Microvast Holdings, Inc.
- Company type: Public
- Traded as: Nasdaq: MVST
- ISIN: US59516C1062
- Industry: Automotive Li-ion Batteries, Energy storage systems
- Founded: 2006; 20 years ago
- Headquarters: Stafford, Texas, U.S.
- Key people: Yang Wu (CEO)
- Revenue: US$306.6 million (2023)
- Website: microvast.com

= Microvast =

Lithium ion battery company

Microvast Holdings, Inc. is a battery technology company headquartered in Stafford, Texas, and publicly traded on the NASDAQ Stock Exchange. It designs, develops and manufactures battery components and systems primarily for electric commercial vehicles and utility-scale energy storage systems (ESS). Microvast has manufacturing facilities in the United States, China, and Germany.

== History ==

Microvast was founded by Yang Wu in 2006 in Houston, Texas, along with its Chinese subsidiary, Microvast Power Systems (微宏动力系统) in Huzhou, China. It introduced its first generation of batteries in 2009, with manufacturing starting in 2010 in Huzhou factory.

By March, 2017, it began construction on its "Phase III" production facility in Huzhou.

In 2019, the company, in a joint work with researchers from Argonne National Laboratory won a R&D 100 award for a novel "High-energy density and safe battery system".

In July 2020, Microvast inaugurated its new Germany factory in Ludwigsfelde, with production planned to start in March 2021.

On February 10, 2021, Tennessee officials and Microvast announced that the company will establish a new manufacturing facility in Clarksville to manufacture battery cells, modules and packs, with the production expected to begin in the summer of 2022.

On July 26, 2021, the company went public through a merger with a special-purpose acquisition company.

On November 1, 2021, Microvast opened a new R&D center in Orlando, Florida.

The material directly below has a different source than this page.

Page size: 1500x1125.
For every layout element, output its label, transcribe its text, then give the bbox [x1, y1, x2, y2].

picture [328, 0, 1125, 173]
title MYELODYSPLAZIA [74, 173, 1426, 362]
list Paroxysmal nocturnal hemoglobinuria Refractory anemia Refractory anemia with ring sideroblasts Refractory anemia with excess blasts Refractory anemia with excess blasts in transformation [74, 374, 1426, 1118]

=== Canceled federal grant ===
On Oct. 19, 2022 the U.S. Department of Energy released "Bipartisan Infrastructure Law Battery Materials Processing and Battery Manufacturing & Recycling Funding Opportunity Announcement", awarding US$2.8 billion to a number of public and private US companies. The company was awarded US$200 million to support development of a Thermally Stable Polyaramid Separator Manufacturing Plant in Clarksville, Tennessee, in partnership with General Motors. The federal grant generated criticism from U.S. representative Frank Lucas and U.S. senator John Barrasso.

In May 2023, the U.S. Department of Energy canceled the $200 million award to Microvast. A planned Microvast plant in Hopkinsville, Kentucky was halted as a result.